The reduction in tumor cell viability induced by the treatment of both GLUT and GLET, likely attributable to apoptosis induction, was substantiated through both TUNEL and flow cytometry analyses. It demonstrated that both ethanol extracts significantly promoted tumor cell apoptosis. The antiproliferative activity of the ethanol extract from the fruiting bodies of G. lucidum has been previously elucidated, involving multiple mechanisms. The alcohol extract of G. lucidum was found to inhibit cell proliferation by up-regulating p21 and down-regulating cyclin D1 [45]. Additionally, it induced cell apoptosis through the overexpression of Bax in human breast cancer cells. The reduction in the expression levels of antiapoptotic proteins and activation of pro-apoptotic proteins were crucial for the induction of apoptosis. Wu et al. described an ethanol-soluble and acidic component (ESAC) from G. lucidum, mainly composed of triterpenes, exhibiting antiproliferative effects by inducing DNA damage, initiating G1 cell cycle arrest, and promoting apoptosis in human breast cancer cells [46]. As the primary active ingredient in the ethanol extract of G. lucidum, total triterpenes exerted apoptosis-inducing and anticancer activities in vitro and in vivo [47]. A triterpene–farnesyl hydroquinone hybrid (GL22) isolated from the fruiting bodies of G. leucocontextum was discovered to decrease mitochondrial membrane potential and induced liver cancer cell apoptosis [18]. These findings suggested that the two ethanol extracts might downregulate the expression of antiapoptotic proteins while increasing or activating the expression of pro-apoptotic proteins, ultimately leading to cell death.

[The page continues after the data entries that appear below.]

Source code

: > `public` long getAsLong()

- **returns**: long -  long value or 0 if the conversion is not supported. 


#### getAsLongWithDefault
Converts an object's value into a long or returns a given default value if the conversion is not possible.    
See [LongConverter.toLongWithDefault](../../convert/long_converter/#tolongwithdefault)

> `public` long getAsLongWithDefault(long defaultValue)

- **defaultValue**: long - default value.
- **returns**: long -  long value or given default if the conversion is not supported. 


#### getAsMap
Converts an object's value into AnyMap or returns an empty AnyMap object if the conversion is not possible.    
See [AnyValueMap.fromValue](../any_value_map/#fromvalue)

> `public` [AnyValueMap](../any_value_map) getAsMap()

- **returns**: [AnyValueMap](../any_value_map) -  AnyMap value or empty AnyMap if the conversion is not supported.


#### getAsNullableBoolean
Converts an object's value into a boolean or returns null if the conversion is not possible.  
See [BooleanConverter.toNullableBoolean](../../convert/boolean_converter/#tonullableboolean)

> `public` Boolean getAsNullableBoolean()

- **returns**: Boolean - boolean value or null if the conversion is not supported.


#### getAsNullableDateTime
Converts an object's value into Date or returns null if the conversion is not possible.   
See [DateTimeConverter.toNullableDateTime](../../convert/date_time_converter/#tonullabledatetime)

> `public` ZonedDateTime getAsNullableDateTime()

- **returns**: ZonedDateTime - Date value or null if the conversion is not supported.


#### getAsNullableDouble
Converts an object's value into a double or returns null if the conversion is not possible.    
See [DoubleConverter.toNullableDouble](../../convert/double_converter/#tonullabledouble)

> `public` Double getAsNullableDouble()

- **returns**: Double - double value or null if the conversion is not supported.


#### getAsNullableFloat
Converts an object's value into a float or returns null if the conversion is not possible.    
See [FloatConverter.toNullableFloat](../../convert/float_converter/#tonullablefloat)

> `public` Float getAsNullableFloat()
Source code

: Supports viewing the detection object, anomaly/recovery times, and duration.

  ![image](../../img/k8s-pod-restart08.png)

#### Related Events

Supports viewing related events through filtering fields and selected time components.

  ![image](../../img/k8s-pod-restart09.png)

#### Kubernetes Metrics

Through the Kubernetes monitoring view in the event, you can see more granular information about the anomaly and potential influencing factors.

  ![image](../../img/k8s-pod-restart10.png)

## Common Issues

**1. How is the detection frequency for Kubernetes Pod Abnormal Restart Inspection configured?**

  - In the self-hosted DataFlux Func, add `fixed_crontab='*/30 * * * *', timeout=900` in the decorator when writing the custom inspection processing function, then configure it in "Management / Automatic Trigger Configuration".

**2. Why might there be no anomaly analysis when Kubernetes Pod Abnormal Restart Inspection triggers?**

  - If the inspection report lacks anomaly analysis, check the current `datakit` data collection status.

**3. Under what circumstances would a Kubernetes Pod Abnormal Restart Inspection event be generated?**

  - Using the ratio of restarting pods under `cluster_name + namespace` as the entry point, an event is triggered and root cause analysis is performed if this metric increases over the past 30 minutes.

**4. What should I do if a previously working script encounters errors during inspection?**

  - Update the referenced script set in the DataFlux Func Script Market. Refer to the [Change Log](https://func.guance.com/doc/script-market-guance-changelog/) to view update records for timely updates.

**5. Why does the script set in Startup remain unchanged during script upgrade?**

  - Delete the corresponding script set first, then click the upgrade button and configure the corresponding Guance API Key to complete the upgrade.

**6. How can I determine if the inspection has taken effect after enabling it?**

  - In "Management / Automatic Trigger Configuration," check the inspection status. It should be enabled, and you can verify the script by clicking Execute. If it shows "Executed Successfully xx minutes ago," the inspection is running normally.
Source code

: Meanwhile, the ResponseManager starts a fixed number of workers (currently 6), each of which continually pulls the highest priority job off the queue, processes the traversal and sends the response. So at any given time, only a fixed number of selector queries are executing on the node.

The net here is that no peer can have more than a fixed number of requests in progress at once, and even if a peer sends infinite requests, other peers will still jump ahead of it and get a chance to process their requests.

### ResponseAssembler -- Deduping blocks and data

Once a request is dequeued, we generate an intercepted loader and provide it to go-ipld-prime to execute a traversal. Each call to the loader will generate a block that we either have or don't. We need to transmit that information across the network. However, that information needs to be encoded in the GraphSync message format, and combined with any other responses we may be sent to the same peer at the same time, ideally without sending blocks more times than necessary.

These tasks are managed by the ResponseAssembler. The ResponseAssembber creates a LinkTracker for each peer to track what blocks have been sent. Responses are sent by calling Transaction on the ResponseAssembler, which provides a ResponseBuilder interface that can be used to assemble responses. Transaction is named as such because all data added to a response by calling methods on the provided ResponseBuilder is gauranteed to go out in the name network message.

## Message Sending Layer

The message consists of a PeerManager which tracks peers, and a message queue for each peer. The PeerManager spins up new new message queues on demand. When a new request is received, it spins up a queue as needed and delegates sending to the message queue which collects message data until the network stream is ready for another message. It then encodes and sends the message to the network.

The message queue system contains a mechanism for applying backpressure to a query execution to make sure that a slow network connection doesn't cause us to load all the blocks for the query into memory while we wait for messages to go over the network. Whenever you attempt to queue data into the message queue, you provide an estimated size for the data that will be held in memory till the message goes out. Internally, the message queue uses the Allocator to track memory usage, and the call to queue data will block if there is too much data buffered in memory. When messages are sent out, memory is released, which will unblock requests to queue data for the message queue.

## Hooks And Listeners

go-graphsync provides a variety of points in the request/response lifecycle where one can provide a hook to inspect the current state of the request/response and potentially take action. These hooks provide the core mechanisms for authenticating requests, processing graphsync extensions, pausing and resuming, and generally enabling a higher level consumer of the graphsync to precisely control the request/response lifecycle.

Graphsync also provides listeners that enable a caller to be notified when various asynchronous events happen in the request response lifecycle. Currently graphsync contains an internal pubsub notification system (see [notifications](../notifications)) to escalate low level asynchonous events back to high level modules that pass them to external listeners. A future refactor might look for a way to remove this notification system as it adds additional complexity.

These results indicate that GLUT and GLET have potential therapeutic uses in the prevention and treatment of cancer. Importantly, the extract from G. lucidum has shown selective cytotoxicity and did not exhibit toxicity on normal cells [43]. Oral administration of an alcoholic extract from G. leucocontextum (GLA) demonstrated no notable toxic effects in both male and female rats during acute and subacute toxicity assessments [48]. Both species, particularly G. leucocontextum, hold promise as potential sources of anticancer agents. Nevertheless, the molecular mechanisms of the anticancer activity of GLE are still undergoing further investigation.

4. Conclusions

In summary, this study compared the nutritional composition, bioactive compounds, antioxidant capacity, and antitumor activity of G. lucidum and G. leucocontextum. GLE showed higher levels of protein, ash, flavonoids, and triterpenes compared to GLU, while GLU contained more dietary fiber, polyphenols, and polysaccharides. Both species demonstrated significant antioxidant activity and antitumor effects, with GLE showing higher cytotoxicity. These findings highlight the potential of GLE as a valuable source of antioxidants and anticancer agents, opening avenues for further research on the molecular mechanisms underlying its therapeutic effects.